Reviews

Grim description of the life of British expats during the colonial era. Most of them hated the people, country and language yet stayed in their cushy position, bickering over nonsense at the club.

#Asia - I really 'enjoyed' this book, although enjoy is not really the right word, as Orwell has a way with words and a turn of phrase that can make you squirm. His characters are real and flawed. They do stupid and irrational things and have to live with the consequences. No neat and tidy ends here. Which is actually quite refreshing. A good dose of reality of the colonial times and accompanying superiority and racism inherent in it all.

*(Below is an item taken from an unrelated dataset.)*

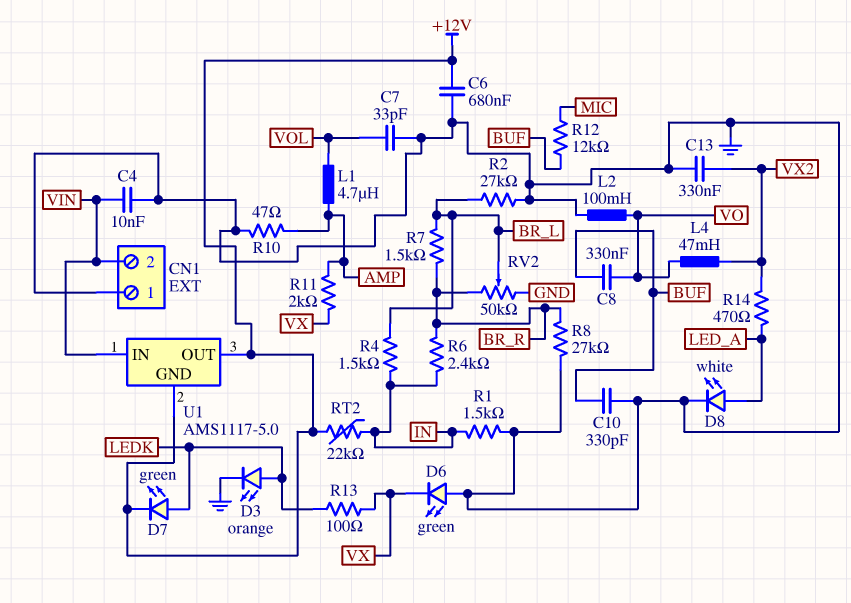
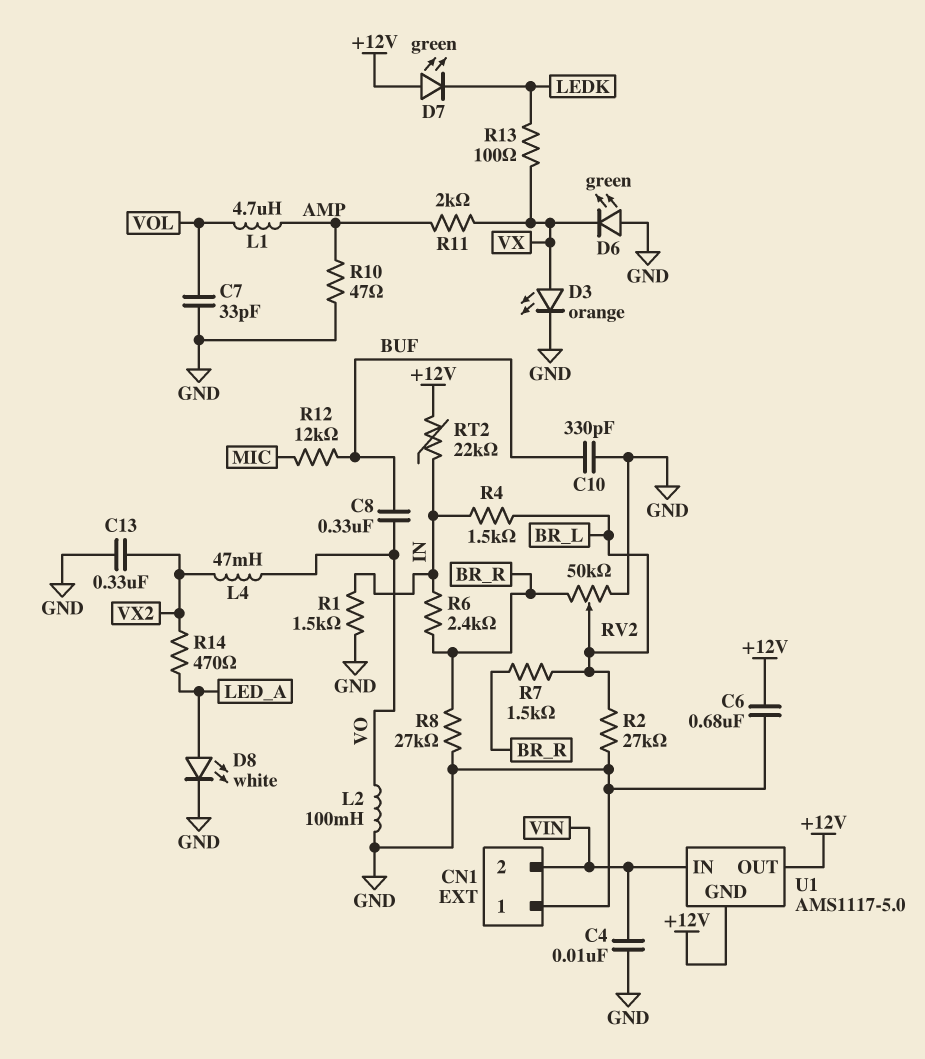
D3: LED orange (A LEDK, K GND) -> LED orange (A VX, K GND)
D7: LED green (A LEDK, K +12V) -> LED green (A +12V, K LEDK)

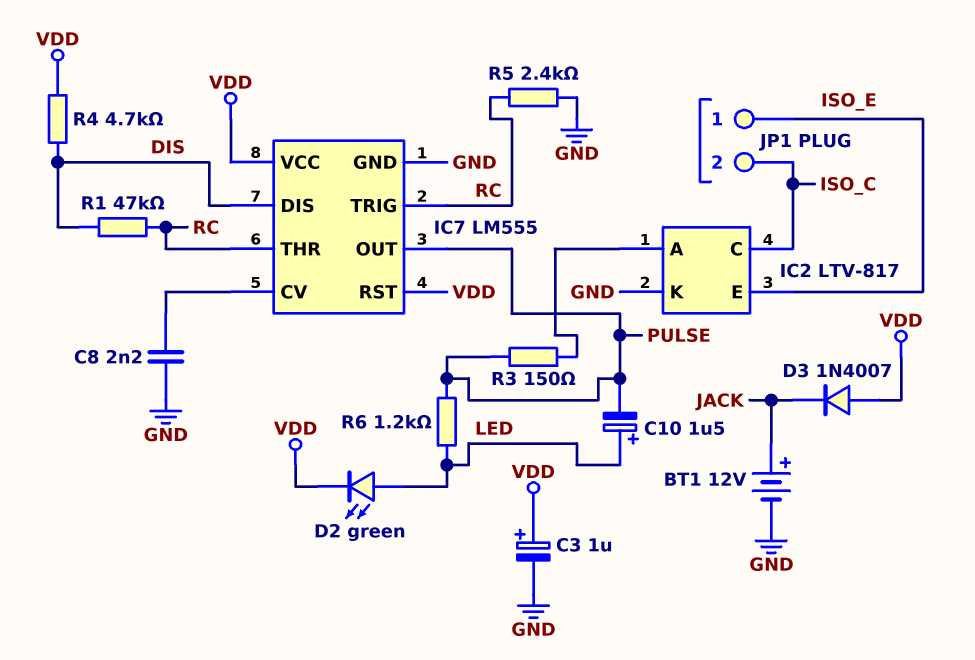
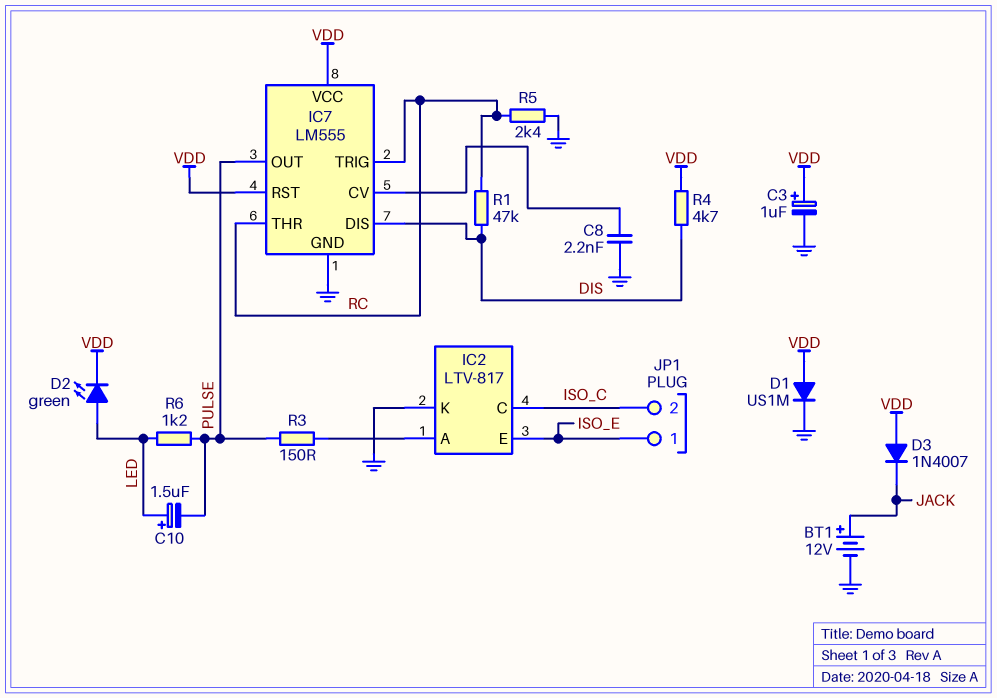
D1: none -> diode US1M (A VDD, K GND)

** spoiler alert ** ""But, my dear friend, what lie are you living?" "Why, of course, the lie that we're here to uplift our poor black brothers instead of to rob them. I suppose it's a natural enough lie. But it corrupts us, it corrupts us in ways you can't imagine."" "Everyone is free in England; we sell our souls in public and buy them back in private, among our friends. But even friendship can hardly exist when every white man is a cog in the wheels of despotism. Free speech is unthinkable. All other kinds of freedom are permitted. You are free to be a drunkard, an idler, a coward, a backbiter, a fornicator; but you are not free to think for yourself." "In the end the secrecy of your revolt poisons you like a secret disease. Your whole life is a life of lies." "For, au fond, what do you care if the Indian Empire is a despotism, if Indians are bullied and exploited? You only care because the right of free speech is denied you." "So he had learned to live inwardly, secretly, in books and secret thoughts that could not be uttered... but it is a corrupting thing to live one's real life in secret. One should live with the stream of life, not against it... [should not] live silent, alone, consoling oneself in secret, sterile worlds." Flory's journey - blindly entering imperialist structures, becoming self-aware but also powerless to escape, thirsting for someone to share this with and placing his trust in someone who could never reciprocate his awareness or loathing, and eventually killing himself (and his dog) because he can not stand the thought of returning to solitude - hits close to home. It's interesting that Orwell, rather than having a running commentary from Flory about the despotism and imperialism he hates, chooses to allow Flory to embrace a self-interested commentary that is primarily concerned with his experiences with the deficiencies of the British Raj, rather than concerns with the overall structure and how it affects his Burmese friends. These overall concerns only break-through once or twice, and even then are largely self-focused. This is why I gave the book a lower score. Though it may be true that many are driven by, and day-to-day only think of localised, self-affecting matters, I would've expected more insight on the larger picture to tie into the narrative and Flory's stream of consciousness.